Obviously Haiti is still recovering from its 2010 earthquake. But in your two decades there, have you noticed there are times when things are better or worse for the country?
Overall, there has been tremendous progress. There used to be NO overweight people, many shoeless people, many fewer children in school, few well-dressed people, few vehicles, no bank in Cap-Haitien, no beauty shop, no bakery.
What is involved in becoming certified with the Plumpy'nut Field Network?
Joining the PlumpyField Network does not require certification. It is a mutual decision by a food producer in a poor country and Nutriset in France to work together to develop a RUTF [ready-to-use therapeutic food] factory meeting international food safety standards which can be certified by MSF [Medecins Sans Frontiers], UNICEF or WFP. This company in a poor country then becomes a validated supplier to MSF, UNICEF, WFP and USAID.
Do you have plans to expand your reach to other countries?
We don't need to expand, because the PlumpyField is in 14 countries. We would be very pleased, though, to have UNICEF purchase Medika Mamba from Haiti to ship to other countries—employing more Haitians and using more Haitian peanuts.
Would you consider the factory in Haiti that produces your product a 'social enterprise'?
I think that the only sustainable way to improve poverty is to educate and employ. By [my] definition, social enterprises employ local people to do or make something with a societal good as the product. There are no profits. They are designed to pay salaries and overhead and plow all other resources into social programs. Social enterprises are run with business principles, business plans and tight control of finances. No fuzzy thinking allowed. As you can tell, I am a big supporter of social enterprises.
Can you share an example of how you have seen Medika Mamba help break the cycle of poverty?
Let me give you an example: H. works at our factory. The roof of his home leaked and he needed a new roof. Despite a good monthly salary, he could never get ahead. There were always emergency money needs for some member of the extended family. We set up a system where he would borrow money from an expat but that expat would be repaid by a portion of H.'s wages every month. The roof was repaired. The expat was repaid.
What kinds of other supplemental or nutritionally enhanced products do you hope to produce?
We are currently doing an efficacy and acceptability trial with Nutributter in a poverty-stricken neighborhood in Cap-Haitien. The product is used as a prevention for malnutrition in children between 6-12 months of age, the most common age when malnutrition begins and the ages at which brain development is permanently negatively affected by malnutrition. Meds and Food for Kids does not yet have the packaging machine for Nutributter but hopes to acquire it in the next 12 months.
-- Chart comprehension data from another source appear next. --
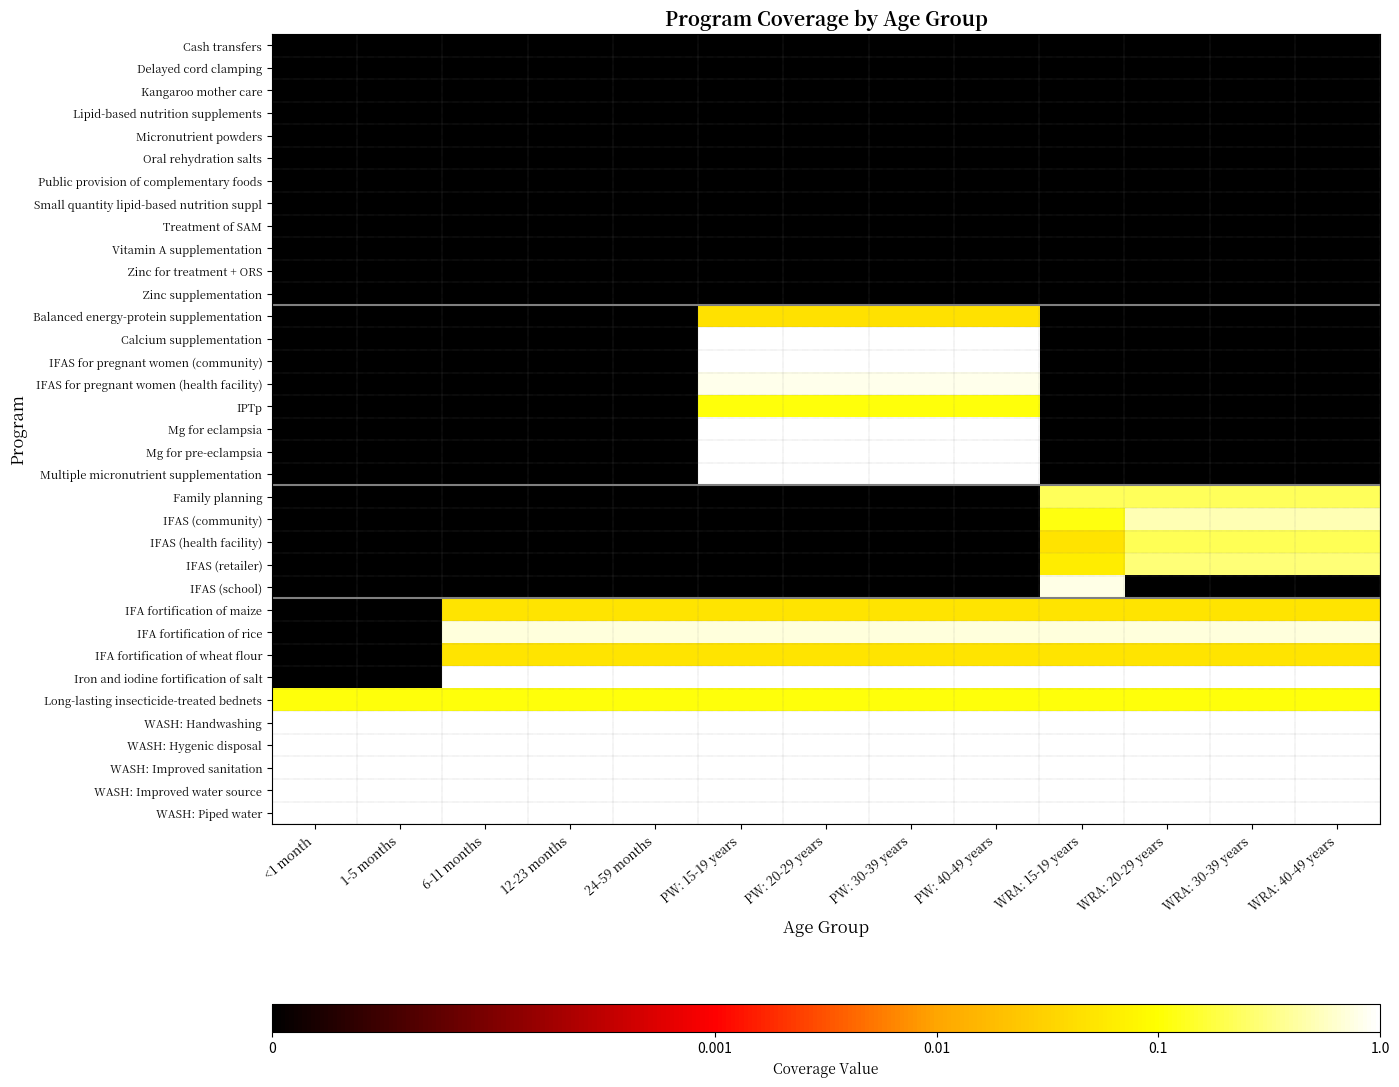

Reading left to right, transcribe all the data shown in this chart.

Cash transfers: <1 month=-5.0	1-5 months=-5.0	6-11 months=-5.0	12-23 months=-5.0	24-59 months=-5.0	PW: 15-19 years=-5.0	PW: 20-29 years=-5.0	PW: 30-39 years=-5.0	PW: 40-49 years=-5.0	WRA: 15-19 years=-5.0	WRA: 20-29 years=-5.0	WRA: 30-39 years=-5.0	WRA: 40-49 years=-5.0
Delayed cord clamping: <1 month=-5.0	1-5 months=-5.0	6-11 months=-5.0	12-23 months=-5.0	24-59 months=-5.0	PW: 15-19 years=-5.0	PW: 20-29 years=-5.0	PW: 30-39 years=-5.0	PW: 40-49 years=-5.0	WRA: 15-19 years=-5.0	WRA: 20-29 years=-5.0	WRA: 30-39 years=-5.0	WRA: 40-49 years=-5.0
Kangaroo mother care: <1 month=-5.0	1-5 months=-5.0	6-11 months=-5.0	12-23 months=-5.0	24-59 months=-5.0	PW: 15-19 years=-5.0	PW: 20-29 years=-5.0	PW: 30-39 years=-5.0	PW: 40-49 years=-5.0	WRA: 15-19 years=-5.0	WRA: 20-29 years=-5.0	WRA: 30-39 years=-5.0	WRA: 40-49 years=-5.0
Lipid-based nutrition supplements: <1 month=-5.0	1-5 months=-5.0	6-11 months=-5.0	12-23 months=-5.0	24-59 months=-5.0	PW: 15-19 years=-5.0	PW: 20-29 years=-5.0	PW: 30-39 years=-5.0	PW: 40-49 years=-5.0	WRA: 15-19 years=-5.0	WRA: 20-29 years=-5.0	WRA: 30-39 years=-5.0	WRA: 40-49 years=-5.0
Micronutrient powders: <1 month=-5.0	1-5 months=-5.0	6-11 months=-5.0	12-23 months=-5.0	24-59 months=-5.0	PW: 15-19 years=-5.0	PW: 20-29 years=-5.0	PW: 30-39 years=-5.0	PW: 40-49 years=-5.0	WRA: 15-19 years=-5.0	WRA: 20-29 years=-5.0	WRA: 30-39 years=-5.0	WRA: 40-49 years=-5.0
Oral rehydration salts: <1 month=-5.0	1-5 months=-5.0	6-11 months=-5.0	12-23 months=-5.0	24-59 months=-5.0	PW: 15-19 years=-5.0	PW: 20-29 years=-5.0	PW: 30-39 years=-5.0	PW: 40-49 years=-5.0	WRA: 15-19 years=-5.0	WRA: 20-29 years=-5.0	WRA: 30-39 years=-5.0	WRA: 40-49 years=-5.0
Public provision of complementary foods: <1 month=-5.0	1-5 months=-5.0	6-11 months=-5.0	12-23 months=-5.0	24-59 months=-5.0	PW: 15-19 years=-5.0	PW: 20-29 years=-5.0	PW: 30-39 years=-5.0	PW: 40-49 years=-5.0	WRA: 15-19 years=-5.0	WRA: 20-29 years=-5.0	WRA: 30-39 years=-5.0	WRA: 40-49 years=-5.0
Small quantity lipid-based nutrition suppl: <1 month=-5.0	1-5 months=-5.0	6-11 months=-5.0	12-23 months=-5.0	24-59 months=-5.0	PW: 15-19 years=-5.0	PW: 20-29 years=-5.0	PW: 30-39 years=-5.0	PW: 40-49 years=-5.0	WRA: 15-19 years=-5.0	WRA: 20-29 years=-5.0	WRA: 30-39 years=-5.0	WRA: 40-49 years=-5.0
Treatment of SAM: <1 month=-5.0	1-5 months=-5.0	6-11 months=-5.0	12-23 months=-5.0	24-59 months=-5.0	PW: 15-19 years=-5.0	PW: 20-29 years=-5.0	PW: 30-39 years=-5.0	PW: 40-49 years=-5.0	WRA: 15-19 years=-5.0	WRA: 20-29 years=-5.0	WRA: 30-39 years=-5.0	WRA: 40-49 years=-5.0
Vitamin A supplementation: <1 month=-5.0	1-5 months=-5.0	6-11 months=-5.0	12-23 months=-5.0	24-59 months=-5.0	PW: 15-19 years=-5.0	PW: 20-29 years=-5.0	PW: 30-39 years=-5.0	PW: 40-49 years=-5.0	WRA: 15-19 years=-5.0	WRA: 20-29 years=-5.0	WRA: 30-39 years=-5.0	WRA: 40-49 years=-5.0
Zinc for treatment + ORS: <1 month=-5.0	1-5 months=-5.0	6-11 months=-5.0	12-23 months=-5.0	24-59 months=-5.0	PW: 15-19 years=-5.0	PW: 20-29 years=-5.0	PW: 30-39 years=-5.0	PW: 40-49 years=-5.0	WRA: 15-19 years=-5.0	WRA: 20-29 years=-5.0	WRA: 30-39 years=-5.0	WRA: 40-49 years=-5.0
Zinc supplementation: <1 month=-5.0	1-5 months=-5.0	6-11 months=-5.0	12-23 months=-5.0	24-59 months=-5.0	PW: 15-19 years=-5.0	PW: 20-29 years=-5.0	PW: 30-39 years=-5.0	PW: 40-49 years=-5.0	WRA: 15-19 years=-5.0	WRA: 20-29 years=-5.0	WRA: 30-39 years=-5.0	WRA: 40-49 years=-5.0
Balanced energy-protein supplementation: <1 month=-5.0	1-5 months=-5.0	6-11 months=-5.0	12-23 months=-5.0	24-59 months=-5.0	PW: 15-19 years=-1.3	PW: 20-29 years=-1.3	PW: 30-39 years=-1.3	PW: 40-49 years=-1.3	WRA: 15-19 years=-5.0	WRA: 20-29 years=-5.0	WRA: 30-39 years=-5.0	WRA: 40-49 years=-5.0
Calcium supplementation: <1 month=-5.0	1-5 months=-5.0	6-11 months=-5.0	12-23 months=-5.0	24-59 months=-5.0	PW: 15-19 years=0.0	PW: 20-29 years=0.0	PW: 30-39 years=0.0	PW: 40-49 years=0.0	WRA: 15-19 years=-5.0	WRA: 20-29 years=-5.0	WRA: 30-39 years=-5.0	WRA: 40-49 years=-5.0
IFAS for pregnant women (community): <1 month=-5.0	1-5 months=-5.0	6-11 months=-5.0	12-23 months=-5.0	24-59 months=-5.0	PW: 15-19 years=0.0	PW: 20-29 years=0.0	PW: 30-39 years=0.0	PW: 40-49 years=0.0	WRA: 15-19 years=-5.0	WRA: 20-29 years=-5.0	WRA: 30-39 years=-5.0	WRA: 40-49 years=-5.0
IFAS for pregnant women (health facility): <1 month=-5.0	1-5 months=-5.0	6-11 months=-5.0	12-23 months=-5.0	24-59 months=-5.0	PW: 15-19 years=-0.1	PW: 20-29 years=-0.1	PW: 30-39 years=-0.1	PW: 40-49 years=-0.1	WRA: 15-19 years=-5.0	WRA: 20-29 years=-5.0	WRA: 30-39 years=-5.0	WRA: 40-49 years=-5.0
IPTp: <1 month=-5.0	1-5 months=-5.0	6-11 months=-5.0	12-23 months=-5.0	24-59 months=-5.0	PW: 15-19 years=-1.0	PW: 20-29 years=-1.0	PW: 30-39 years=-1.0	PW: 40-49 years=-1.0	WRA: 15-19 years=-5.0	WRA: 20-29 years=-5.0	WRA: 30-39 years=-5.0	WRA: 40-49 years=-5.0
Mg for eclampsia: <1 month=-5.0	1-5 months=-5.0	6-11 months=-5.0	12-23 months=-5.0	24-59 months=-5.0	PW: 15-19 years=0.0	PW: 20-29 years=0.0	PW: 30-39 years=0.0	PW: 40-49 years=0.0	WRA: 15-19 years=-5.0	WRA: 20-29 years=-5.0	WRA: 30-39 years=-5.0	WRA: 40-49 years=-5.0
Mg for pre-eclampsia: <1 month=-5.0	1-5 months=-5.0	6-11 months=-5.0	12-23 months=-5.0	24-59 months=-5.0	PW: 15-19 years=0.0	PW: 20-29 years=0.0	PW: 30-39 years=0.0	PW: 40-49 years=0.0	WRA: 15-19 years=-5.0	WRA: 20-29 years=-5.0	WRA: 30-39 years=-5.0	WRA: 40-49 years=-5.0
Multiple micronutrient supplementation: <1 month=-5.0	1-5 months=-5.0	6-11 months=-5.0	12-23 months=-5.0	24-59 months=-5.0	PW: 15-19 years=0.0	PW: 20-29 years=0.0	PW: 30-39 years=0.0	PW: 40-49 years=0.0	WRA: 15-19 years=-5.0	WRA: 20-29 years=-5.0	WRA: 30-39 years=-5.0	WRA: 40-49 years=-5.0
Family planning: <1 month=-5.0	1-5 months=-5.0	6-11 months=-5.0	12-23 months=-5.0	24-59 months=-5.0	PW: 15-19 years=-5.0	PW: 20-29 years=-5.0	PW: 30-39 years=-5.0	PW: 40-49 years=-5.0	WRA: 15-19 years=-0.7	WRA: 20-29 years=-0.7	WRA: 30-39 years=-0.7	WRA: 40-49 years=-0.7
IFAS (community): <1 month=-5.0	1-5 months=-5.0	6-11 months=-5.0	12-23 months=-5.0	24-59 months=-5.0	PW: 15-19 years=-5.0	PW: 20-29 years=-5.0	PW: 30-39 years=-5.0	PW: 40-49 years=-5.0	WRA: 15-19 years=-1.0	WRA: 20-29 years=-0.3	WRA: 30-39 years=-0.3	WRA: 40-49 years=-0.3
IFAS (health facility): <1 month=-5.0	1-5 months=-5.0	6-11 months=-5.0	12-23 months=-5.0	24-59 months=-5.0	PW: 15-19 years=-5.0	PW: 20-29 years=-5.0	PW: 30-39 years=-5.0	PW: 40-49 years=-5.0	WRA: 15-19 years=-1.3	WRA: 20-29 years=-0.7	WRA: 30-39 years=-0.7	WRA: 40-49 years=-0.7
IFAS (retailer): <1 month=-5.0	1-5 months=-5.0	6-11 months=-5.0	12-23 months=-5.0	24-59 months=-5.0	PW: 15-19 years=-5.0	PW: 20-29 years=-5.0	PW: 30-39 years=-5.0	PW: 40-49 years=-5.0	WRA: 15-19 years=-1.2	WRA: 20-29 years=-0.5	WRA: 30-39 years=-0.5	WRA: 40-49 years=-0.5
IFAS (school): <1 month=-5.0	1-5 months=-5.0	6-11 months=-5.0	12-23 months=-5.0	24-59 months=-5.0	PW: 15-19 years=-5.0	PW: 20-29 years=-5.0	PW: 30-39 years=-5.0	PW: 40-49 years=-5.0	WRA: 15-19 years=-0.1	WRA: 20-29 years=-5.0	WRA: 30-39 years=-5.0	WRA: 40-49 years=-5.0
IFA fortification of maize: <1 month=-5.0	1-5 months=-5.0	6-11 months=-1.3	12-23 months=-1.3	24-59 months=-1.3	PW: 15-19 years=-1.3	PW: 20-29 years=-1.3	PW: 30-39 years=-1.3	PW: 40-49 years=-1.3	WRA: 15-19 years=-1.3	WRA: 20-29 years=-1.3	WRA: 30-39 years=-1.3	WRA: 40-49 years=-1.3
IFA fortification of rice: <1 month=-5.0	1-5 months=-5.0	6-11 months=-0.2	12-23 months=-0.2	24-59 months=-0.2	PW: 15-19 years=-0.2	PW: 20-29 years=-0.2	PW: 30-39 years=-0.2	PW: 40-49 years=-0.2	WRA: 15-19 years=-0.2	WRA: 20-29 years=-0.2	WRA: 30-39 years=-0.2	WRA: 40-49 years=-0.2
IFA fortification of wheat flour: <1 month=-5.0	1-5 months=-5.0	6-11 months=-1.3	12-23 months=-1.3	24-59 months=-1.3	PW: 15-19 years=-1.3	PW: 20-29 years=-1.3	PW: 30-39 years=-1.3	PW: 40-49 years=-1.3	WRA: 15-19 years=-1.3	WRA: 20-29 years=-1.3	WRA: 30-39 years=-1.3	WRA: 40-49 years=-1.3
Iron and iodine fortification of salt: <1 month=-5.0	1-5 months=-5.0	6-11 months=0.0	12-23 months=0.0	24-59 months=0.0	PW: 15-19 years=0.0	PW: 20-29 years=0.0	PW: 30-39 years=0.0	PW: 40-49 years=0.0	WRA: 15-19 years=0.0	WRA: 20-29 years=0.0	WRA: 30-39 years=0.0	WRA: 40-49 years=0.0
Long-lasting insecticide-treated bednets: <1 month=-1.0	1-5 months=-1.0	6-11 months=-1.0	12-23 months=-1.0	24-59 months=-1.0	PW: 15-19 years=-1.0	PW: 20-29 years=-1.0	PW: 30-39 years=-1.0	PW: 40-49 years=-1.0	WRA: 15-19 years=-1.0	WRA: 20-29 years=-1.0	WRA: 30-39 years=-1.0	WRA: 40-49 years=-1.0
WASH: Handwashing: <1 month=0.0	1-5 months=0.0	6-11 months=0.0	12-23 months=0.0	24-59 months=0.0	PW: 15-19 years=0.0	PW: 20-29 years=0.0	PW: 30-39 years=0.0	PW: 40-49 years=0.0	WRA: 15-19 years=0.0	WRA: 20-29 years=0.0	WRA: 30-39 years=0.0	WRA: 40-49 years=0.0
WASH: Hygenic disposal: <1 month=0.0	1-5 months=0.0	6-11 months=0.0	12-23 months=0.0	24-59 months=0.0	PW: 15-19 years=0.0	PW: 20-29 years=0.0	PW: 30-39 years=0.0	PW: 40-49 years=0.0	WRA: 15-19 years=0.0	WRA: 20-29 years=0.0	WRA: 30-39 years=0.0	WRA: 40-49 years=0.0
WASH: Improved sanitation: <1 month=0.0	1-5 months=0.0	6-11 months=0.0	12-23 months=0.0	24-59 months=0.0	PW: 15-19 years=0.0	PW: 20-29 years=0.0	PW: 30-39 years=0.0	PW: 40-49 years=0.0	WRA: 15-19 years=0.0	WRA: 20-29 years=0.0	WRA: 30-39 years=0.0	WRA: 40-49 years=0.0
WASH: Improved water source: <1 month=0.0	1-5 months=0.0	6-11 months=0.0	12-23 months=0.0	24-59 months=0.0	PW: 15-19 years=0.0	PW: 20-29 years=0.0	PW: 30-39 years=0.0	PW: 40-49 years=0.0	WRA: 15-19 years=0.0	WRA: 20-29 years=0.0	WRA: 30-39 years=0.0	WRA: 40-49 years=0.0
WASH: Piped water: <1 month=0.0	1-5 months=0.0	6-11 months=0.0	12-23 months=0.0	24-59 months=0.0	PW: 15-19 years=0.0	PW: 20-29 years=0.0	PW: 30-39 years=0.0	PW: 40-49 years=0.0	WRA: 15-19 years=0.0	WRA: 20-29 years=0.0	WRA: 30-39 years=0.0	WRA: 40-49 years=0.0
We also have a USDA grant to develop and study efficacy and acceptability for a school snack. The Ministry of Education of Haiti asked us to develop such a snack because so many children come to school hungry and, therefore, suboptimally learn. We will be doing the study next school year and producing the product the following year if the Ministry of Education approves.
Can you tell me more about the farmer cooperatives you work with?
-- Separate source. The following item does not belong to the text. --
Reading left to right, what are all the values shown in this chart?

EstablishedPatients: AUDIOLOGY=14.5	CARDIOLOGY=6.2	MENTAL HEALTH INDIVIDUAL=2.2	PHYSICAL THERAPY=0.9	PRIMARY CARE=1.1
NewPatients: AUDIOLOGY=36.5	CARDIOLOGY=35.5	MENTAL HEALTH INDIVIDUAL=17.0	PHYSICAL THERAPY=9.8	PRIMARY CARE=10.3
We have educated over 1,000 farmers on techniques for avoiding mold contamination of peanuts. This mold coats the peanuts with aflatoxin, which causes immune and growth suppression in children and, over 30 years, liver cancer in adults. It is found all over the world except in high income countries like North America and Europe, where it has been controlled for 30 years. This is a serious public health problem which we have been working on with farmers for seven years; we would love to have help.
We can only buy peanuts which are low in aflatoxin for our therapeutic and preventive products. We work best with small groups of farmers who have organized themselves into cooperatives. We have successfully educated several of these co-ops in best practices for improving yields and improving quality. There are many more farmers whose incomes and yields could be improved if we had more funding for our agricultural programs in Haiti.
Have you noticed certain kinds of interventions by aid organizations that seem to have longer-lasting effects in Haiti?
I think we all have to go beyond rescue to training, employing and transferring knowledge so that Haitians can look forward to a future which does not require rescue. This takes a long time, persistence and continuity. The more continuity, the more impact. The more investment in people, the more impact.